■ **Consigne**: Selon l'extrait sur Nora, que fait son mari de la reconnaissance de dette ?

■ **Extrait du document**:

+ + + +

Lorsque Krogstad abandonne enfin son chantage, son mari, jetant la reconnaissance de dette dans le feu, lui pardonne sa faute, mais hélas, il est trop tard pour réparer le mal commis car Nora est fermement convaincue que : "Notre maison n’a été, pour moi, qu’une salle de jeux. Chez moi, mon père me traitait comme une petite poupée et maintenant toi, tu me traites comme une grosse figurine." Tâtonnant dans le noir à la recherche de la vérité, elle se fait le devoir de comprendre qui a raison : elle ou la société.

Le personnage central, Nora personnifie la lutte contre les contraintes auxquelles les humains sont soumis afin d’être socialement conforme au modèle de société de l’époque. Sa personnalité connait de profonds changements au cours du scenario et lorsque la pièce touche à sa fin, elle se trouve transformée en femme intellectuelle et pensive.

+ + + +

■ **Entrées fournies**:

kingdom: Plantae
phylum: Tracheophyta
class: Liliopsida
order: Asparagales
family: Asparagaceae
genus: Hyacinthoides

+ + + +

■ **Résultat**: Il la jette dans le feu.